Philadelphia Eagles touchdown
Tush push touchdown? Tush push touchdown!
Andy Lewis/Icon Sportswire via Getty Images

Contrary to what its name suggests, the tush push is neither a dance craze sweeping the nation or a slogan for a line of toilet paper. Instead, it’s a play that the Philadelphia Eagles have had a lot of success with this year, yielding a host of touchdowns this season (and last season) and prompting a number of other teams to try something similar, some succeeding with it and others failing.

It’s an inventive play with a catchy name. But could it be on its way out? (After all, on the MLB side of things, the same could have been said about the shift.) In a recent article, ESPN’s Tim McManus noted that the play is under an increased level of scrutiny from the league, and is set to be reviewed by the league’s rules committee after the current season ends.

ESPN also cited the skepticism of Washington Commanders defensive coordinator Jack Del Rio, who believes the play should be outlawed. “I don’t think that’s a football play,” Del Rio told ESPN. “I think it’s a nice rugby play, and it’s not what we’re looking for in football.”

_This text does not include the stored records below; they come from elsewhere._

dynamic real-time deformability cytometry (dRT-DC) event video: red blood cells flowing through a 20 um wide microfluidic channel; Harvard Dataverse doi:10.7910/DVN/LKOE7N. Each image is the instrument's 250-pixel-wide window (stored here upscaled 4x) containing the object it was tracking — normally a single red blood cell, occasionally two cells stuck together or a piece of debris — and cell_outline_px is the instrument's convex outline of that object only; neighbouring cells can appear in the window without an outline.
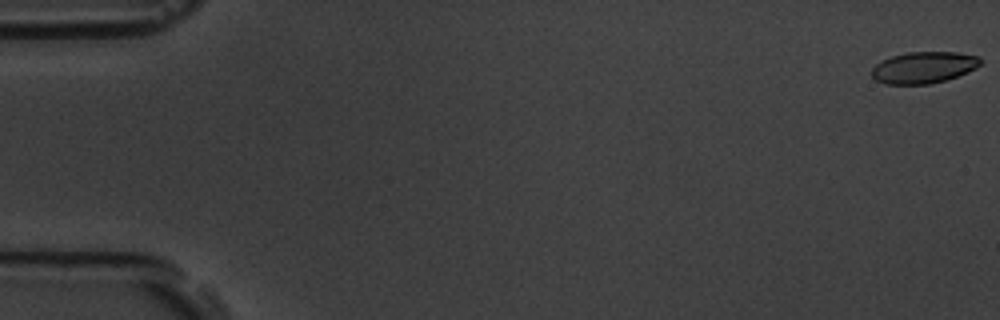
{"species": "common noctule bat (a hibernating species)", "species_latin": "Nyctalus noctula", "temperature_condition": "room temperature", "stored_images_in_passage": 5, "camera_frame_rate_fps": 3000, "um_per_image_px": 0.085, "animal": {"sex": "male", "body_mass_g": 19.5, "forearm_length_mm": 54.6}, "frame": {"image": 1, "passage_image": 1, "time_ms": 0.0, "image_size_px": [1000, 320], "cell_outline_px": [[980, 64], [976, 68], [968, 72], [944, 80], [928, 84], [884, 84], [876, 80], [872, 76], [872, 68], [880, 60], [892, 56], [908, 52], [956, 52], [980, 56]], "centroid_in_image_um": [78.49, 5.73], "position_along_channel_um": 6.5, "area_um2": 19.94}}
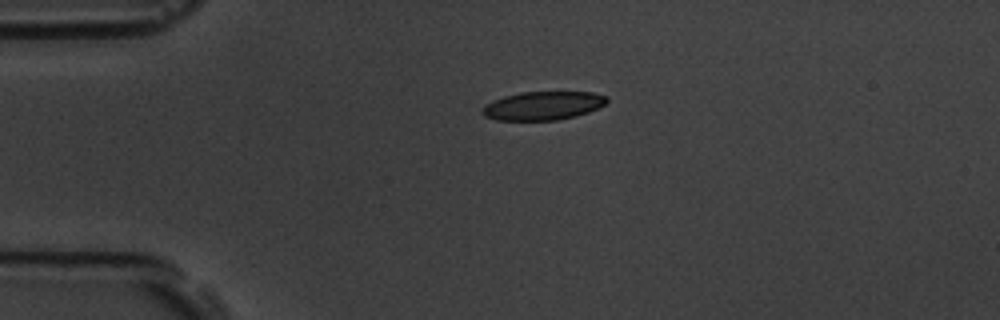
{"frame": {"image": 2, "passage_image": 4, "time_ms": 1.0, "image_size_px": [1000, 320], "cell_outline_px": [[608, 100], [604, 104], [588, 112], [576, 116], [556, 120], [496, 120], [484, 116], [480, 112], [484, 104], [492, 100], [504, 96], [520, 92], [592, 92], [608, 96]], "centroid_in_image_um": [46.11, 8.98], "position_along_channel_um": 38.9, "area_um2": 20.81}}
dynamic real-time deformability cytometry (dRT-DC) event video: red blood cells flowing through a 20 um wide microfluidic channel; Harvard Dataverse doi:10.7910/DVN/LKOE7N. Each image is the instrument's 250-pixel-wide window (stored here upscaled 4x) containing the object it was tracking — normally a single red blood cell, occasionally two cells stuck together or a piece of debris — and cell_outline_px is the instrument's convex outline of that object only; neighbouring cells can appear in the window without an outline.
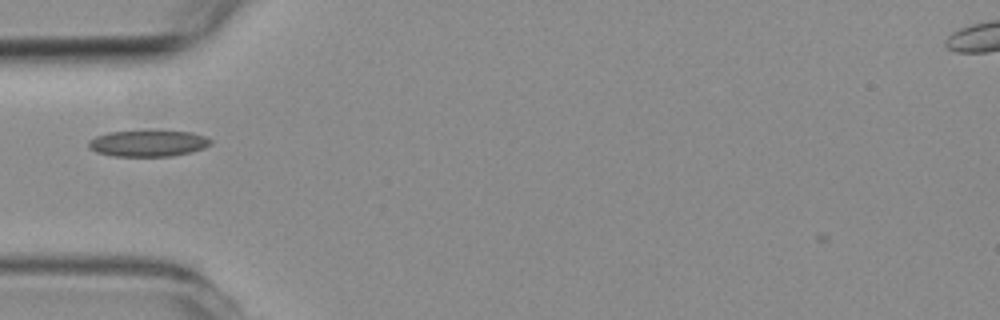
{"species": "common noctule bat (a hibernating species)", "species_latin": "Nyctalus noctula", "temperature_condition": "room temperature", "stored_images_in_passage": 5, "camera_frame_rate_fps": 3000, "um_per_image_px": 0.085, "animal": {"sex": "female", "body_mass_g": 19.3, "forearm_length_mm": 54.1}, "frame": {"image": 1, "passage_image": 5, "time_ms": 5.333, "image_size_px": [1000, 320], "cell_outline_px": [[212, 144], [204, 148], [172, 156], [112, 156], [96, 152], [88, 148], [88, 140], [96, 136], [108, 132], [192, 132], [204, 136], [212, 140]], "centroid_in_image_um": [12.55, 12.2], "position_along_channel_um": 72.4, "area_um2": 18.38}}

If you’re looking for a good overview of what, exactly, the tush push is all about, Kalyn Kahler wrote one for The Athletic earlier this year. Kahler’s article also shows — as of last season — just how frequently the Eagles used the play compared to the rest of the league. Kahler cited an analysis of the 2022 season that showed that “the Eagles have run 13 sneaks that feature two players lined up to push Hurts forward and three sneaks with three pushers.”

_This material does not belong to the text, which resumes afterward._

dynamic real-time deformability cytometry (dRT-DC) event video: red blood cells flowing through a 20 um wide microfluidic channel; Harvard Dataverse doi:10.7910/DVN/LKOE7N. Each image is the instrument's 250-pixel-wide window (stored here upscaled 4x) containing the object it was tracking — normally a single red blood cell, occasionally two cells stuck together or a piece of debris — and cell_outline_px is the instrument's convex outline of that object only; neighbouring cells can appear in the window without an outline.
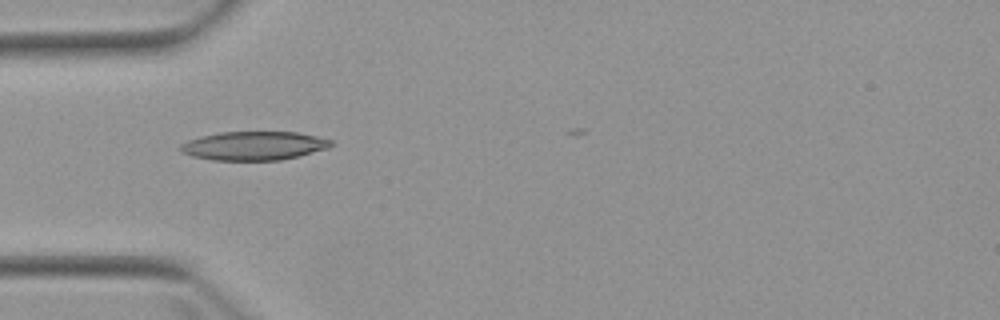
{"species": "Egyptian fruit bat (a non-hibernating species)", "species_latin": "Rousettus aegyptiacus", "temperature_condition": "warm", "stored_images_in_passage": 1, "camera_frame_rate_fps": 3000, "um_per_image_px": 0.085, "animal": {"sex": "female"}, "frame": {"image": 1, "passage_image": 1, "time_ms": 0.0, "image_size_px": [1000, 320], "cell_outline_px": [[336, 144], [328, 148], [300, 156], [280, 160], [212, 160], [192, 156], [180, 152], [180, 144], [188, 140], [200, 136], [220, 132], [296, 132], [316, 136], [332, 140]], "centroid_in_image_um": [21.59, 12.39], "position_along_channel_um": 63.4, "area_um2": 25.37}}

There’s another factor in play here that could also limit the use of the tush push — namely, the fact that two Giants players were recently injured attempting it. If that continues, it’s not hard to see the league cracking down — or, at the very least, various teams’ coaches being a bit more skeptical about deploying the play in question.

The fate of the play will be more clear after the season ends. Given that it’s led to football greats discussing the finer points of butt-pushing technique, however, the entertainment value of keeping it around seems clear. And if someone hasn’t yet taken audio of Andre Braugher shouting, “Boost my bottom!” from Brooklyn Nine-Nine and combined it with a tush push clip, that seems like a viral video waiting to happen.